[[ Data records open ]]

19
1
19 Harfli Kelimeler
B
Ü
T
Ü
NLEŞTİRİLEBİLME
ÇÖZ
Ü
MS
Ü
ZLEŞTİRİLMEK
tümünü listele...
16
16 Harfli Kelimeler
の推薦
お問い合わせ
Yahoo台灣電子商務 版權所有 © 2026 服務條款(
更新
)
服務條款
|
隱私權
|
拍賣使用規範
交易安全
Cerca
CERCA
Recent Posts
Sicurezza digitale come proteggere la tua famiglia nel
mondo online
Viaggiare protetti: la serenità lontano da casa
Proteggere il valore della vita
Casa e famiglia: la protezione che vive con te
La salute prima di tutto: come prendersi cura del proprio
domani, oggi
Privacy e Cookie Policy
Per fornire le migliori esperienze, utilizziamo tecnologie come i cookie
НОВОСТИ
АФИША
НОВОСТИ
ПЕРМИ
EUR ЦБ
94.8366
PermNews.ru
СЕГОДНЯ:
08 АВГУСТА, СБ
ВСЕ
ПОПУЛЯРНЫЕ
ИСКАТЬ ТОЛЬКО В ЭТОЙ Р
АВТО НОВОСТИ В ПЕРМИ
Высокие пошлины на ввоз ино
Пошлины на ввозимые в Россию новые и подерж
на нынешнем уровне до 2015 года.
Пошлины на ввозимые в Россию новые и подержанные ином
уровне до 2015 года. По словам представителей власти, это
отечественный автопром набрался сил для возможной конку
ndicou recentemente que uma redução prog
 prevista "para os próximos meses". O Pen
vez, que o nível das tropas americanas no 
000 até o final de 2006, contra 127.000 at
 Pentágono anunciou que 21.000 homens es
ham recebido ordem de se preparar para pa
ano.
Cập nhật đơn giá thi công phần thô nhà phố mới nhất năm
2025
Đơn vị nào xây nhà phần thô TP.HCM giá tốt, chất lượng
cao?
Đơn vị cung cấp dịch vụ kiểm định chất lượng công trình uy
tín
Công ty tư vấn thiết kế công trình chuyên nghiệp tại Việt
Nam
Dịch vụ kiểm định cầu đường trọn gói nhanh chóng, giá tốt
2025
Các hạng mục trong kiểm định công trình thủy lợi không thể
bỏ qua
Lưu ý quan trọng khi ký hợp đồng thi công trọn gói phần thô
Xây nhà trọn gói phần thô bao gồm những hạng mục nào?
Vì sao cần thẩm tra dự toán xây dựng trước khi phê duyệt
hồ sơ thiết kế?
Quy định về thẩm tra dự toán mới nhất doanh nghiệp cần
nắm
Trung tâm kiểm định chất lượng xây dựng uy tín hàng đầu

[[ Data records closed ]]

§ Work to complete
Set down unchanged the lines of the listing, from its first line through the line that contains "Viaggiare protetti: la", including both ends.

§ Result below
19
1
19 Harfli Kelimeler
B
Ü
T
Ü
NLEŞTİRİLEBİLME
ÇÖZ
Ü
MS
Ü
ZLEŞTİRİLMEK
tümünü listele...
16
16 Harfli Kelimeler
の推薦
お問い合わせ
Yahoo台灣電子商務 版權所有 © 2026 服務條款(
更新
)
服務條款
|
隱私權
|
拍賣使用規範
交易安全
Cerca
CERCA
Recent Posts
Sicurezza digitale come proteggere la tua famiglia nel
mondo online
Viaggiare protetti: la serenità lontano da casa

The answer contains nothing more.